How 9-1-1 Can Manage the Ebb and Flow of Call Loads
Mission Critical Partners' Glenn Bischoff authored this article, which originally appeared in Urgent Communications.
An adage regarding the stock market goes something like this: over any 20-year period the market delivers a return on investment of about 10 percent, but every 20-year period — regardless of when it begins or when it ends — contains peaks and valleys that are driven by market conditions that change often, and often substantially.
Emergency communications centers are getting creative as they figure out how to handle a tremendous volume of 911 calls during an acute staffing shortage.
This adage just as easily could be applied to 911 call volume, according to Brian Fontes, chief executive officer of the National Emergency Number Association (NENA), which estimates that 240 million emergency calls are made to the 911 system each year, or 657,534 every day. Fontes said that the COVID-19 pandemic provides a good example of the ebb and flow.
“Anecdotally, fewer 911 calls were made resulting from car crashes because many people were working from home or had lost their jobs, so there were less cars on the roads,” Fontes said. “On the other hand, this was offset by an increase in domestic violence calls stemming from the fact that people were confined in close quarters with others for long periods of time.”
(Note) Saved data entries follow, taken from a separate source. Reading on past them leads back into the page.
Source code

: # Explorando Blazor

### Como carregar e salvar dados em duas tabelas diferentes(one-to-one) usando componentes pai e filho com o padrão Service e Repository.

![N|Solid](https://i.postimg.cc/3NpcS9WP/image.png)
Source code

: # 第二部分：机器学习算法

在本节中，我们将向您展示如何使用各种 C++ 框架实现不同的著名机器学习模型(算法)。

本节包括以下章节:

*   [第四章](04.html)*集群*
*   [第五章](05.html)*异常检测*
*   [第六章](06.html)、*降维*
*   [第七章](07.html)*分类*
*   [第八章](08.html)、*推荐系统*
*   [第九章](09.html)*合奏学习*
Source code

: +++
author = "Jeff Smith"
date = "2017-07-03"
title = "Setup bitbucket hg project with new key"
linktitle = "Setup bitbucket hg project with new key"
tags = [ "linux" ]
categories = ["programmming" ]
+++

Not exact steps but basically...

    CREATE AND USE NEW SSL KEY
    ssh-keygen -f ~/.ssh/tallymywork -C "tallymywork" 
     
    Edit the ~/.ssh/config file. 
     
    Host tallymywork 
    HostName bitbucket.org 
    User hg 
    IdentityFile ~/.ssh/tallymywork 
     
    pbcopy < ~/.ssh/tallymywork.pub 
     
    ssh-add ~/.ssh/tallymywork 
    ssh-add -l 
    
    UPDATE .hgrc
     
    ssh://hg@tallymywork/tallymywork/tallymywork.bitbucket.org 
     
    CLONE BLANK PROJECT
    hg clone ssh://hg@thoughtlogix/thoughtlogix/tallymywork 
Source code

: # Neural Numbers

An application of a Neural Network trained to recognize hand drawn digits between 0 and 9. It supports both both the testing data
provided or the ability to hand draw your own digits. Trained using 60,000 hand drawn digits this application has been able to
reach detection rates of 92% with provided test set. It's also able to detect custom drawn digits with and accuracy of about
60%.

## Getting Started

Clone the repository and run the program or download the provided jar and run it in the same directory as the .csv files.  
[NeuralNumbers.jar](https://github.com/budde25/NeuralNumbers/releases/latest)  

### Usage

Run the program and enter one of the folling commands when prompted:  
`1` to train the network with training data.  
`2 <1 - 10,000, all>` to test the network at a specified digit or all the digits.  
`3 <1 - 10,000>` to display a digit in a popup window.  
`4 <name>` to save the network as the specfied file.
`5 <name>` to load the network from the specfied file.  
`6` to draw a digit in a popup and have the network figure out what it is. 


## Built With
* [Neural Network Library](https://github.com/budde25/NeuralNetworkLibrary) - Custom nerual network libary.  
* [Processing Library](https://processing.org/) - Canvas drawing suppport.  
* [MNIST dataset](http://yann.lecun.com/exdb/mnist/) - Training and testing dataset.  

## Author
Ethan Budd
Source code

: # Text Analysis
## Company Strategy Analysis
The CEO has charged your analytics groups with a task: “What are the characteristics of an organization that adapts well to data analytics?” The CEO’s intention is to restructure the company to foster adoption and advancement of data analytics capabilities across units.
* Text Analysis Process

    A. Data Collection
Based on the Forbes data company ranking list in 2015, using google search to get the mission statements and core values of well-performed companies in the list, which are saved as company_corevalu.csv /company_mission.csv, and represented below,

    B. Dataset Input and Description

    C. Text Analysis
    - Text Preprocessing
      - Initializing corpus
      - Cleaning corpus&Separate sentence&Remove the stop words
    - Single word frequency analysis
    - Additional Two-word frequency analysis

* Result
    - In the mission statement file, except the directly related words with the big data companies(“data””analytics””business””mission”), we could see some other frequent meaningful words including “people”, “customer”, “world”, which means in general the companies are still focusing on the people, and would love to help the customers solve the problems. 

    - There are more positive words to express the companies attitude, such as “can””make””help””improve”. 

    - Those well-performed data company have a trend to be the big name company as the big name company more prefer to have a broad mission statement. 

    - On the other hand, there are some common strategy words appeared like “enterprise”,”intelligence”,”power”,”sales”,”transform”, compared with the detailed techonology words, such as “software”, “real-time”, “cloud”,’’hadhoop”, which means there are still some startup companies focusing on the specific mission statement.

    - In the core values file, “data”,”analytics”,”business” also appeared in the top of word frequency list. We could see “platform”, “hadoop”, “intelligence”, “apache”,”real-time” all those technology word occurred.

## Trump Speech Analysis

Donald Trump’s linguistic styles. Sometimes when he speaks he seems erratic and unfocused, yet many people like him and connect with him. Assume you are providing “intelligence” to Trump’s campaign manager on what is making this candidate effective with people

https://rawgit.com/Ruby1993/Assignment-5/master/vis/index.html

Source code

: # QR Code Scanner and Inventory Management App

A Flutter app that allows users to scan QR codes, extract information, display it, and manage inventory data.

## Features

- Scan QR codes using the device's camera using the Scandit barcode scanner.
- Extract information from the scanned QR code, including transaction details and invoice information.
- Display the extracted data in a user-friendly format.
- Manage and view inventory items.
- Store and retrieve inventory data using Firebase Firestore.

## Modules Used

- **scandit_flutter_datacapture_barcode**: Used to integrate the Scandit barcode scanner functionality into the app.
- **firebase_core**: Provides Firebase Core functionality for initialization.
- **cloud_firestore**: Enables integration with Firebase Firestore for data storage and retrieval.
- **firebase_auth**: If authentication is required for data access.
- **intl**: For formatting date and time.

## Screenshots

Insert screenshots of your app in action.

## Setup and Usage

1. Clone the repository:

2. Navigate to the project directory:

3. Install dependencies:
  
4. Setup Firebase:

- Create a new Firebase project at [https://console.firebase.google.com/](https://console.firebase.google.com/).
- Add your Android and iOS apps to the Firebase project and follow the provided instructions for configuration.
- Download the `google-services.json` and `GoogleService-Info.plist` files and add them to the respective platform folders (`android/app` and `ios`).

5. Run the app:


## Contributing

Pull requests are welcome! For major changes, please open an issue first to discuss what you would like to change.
Call volume also fluctuates significantly based on where emergency communications centers (ECCs) — also known as public safety answering points (PSAPs) — are located. “911 always has been a local issue,” said Brian Tegtmeyer, coordinator of the National 911 Program, which is housed within the National Highway Transportation Safety Administration (NHTSA). “If your center is located in a college town, for instance, your Thursday night is going to look a lot different than another center’s that isn’t in a college town.”
Tegtmeyer, who previously was director of DuPage Public Safety Communications (DU-COMM), a large ECC that serves Chicago’s western suburbs, agrees that 911 call volume is holding steady overall with short-term fluctuations driven by local conditions. Statistics contained in DU-COMM’s 2021 annual report support this notion. Between 2018 and 2021, 911 call volume increased an inconsequential 2.5 percent; however, between 2019 and 2020, call volume decreased by 10.4 percent but then increased by 12.6 percent between 2020 and 2021.
So, 911 call volume nationwide is holding steady — and that’s a huge problem in the current environment, which is being impacted greatly by staffing shortages from coast to coast. The big conundrum? How to handle emergency calls in alignment with industry standards when there are far less telecommunicators available to do so.
“The irony is that ECCs are getting more efficient, but staffing shortages are getting in the way of that,” said Jackie Mines, a Mission Critical Partners senior communications consultant who is supporting the National 911 Program on several initiatives, including assessments of the current status of geographic information systems (GIS) and computer-aided-dispatch system interoperability, as well as a pilot project that is testing strategies and tactics for achieving data integration across the public-safety ecosystem.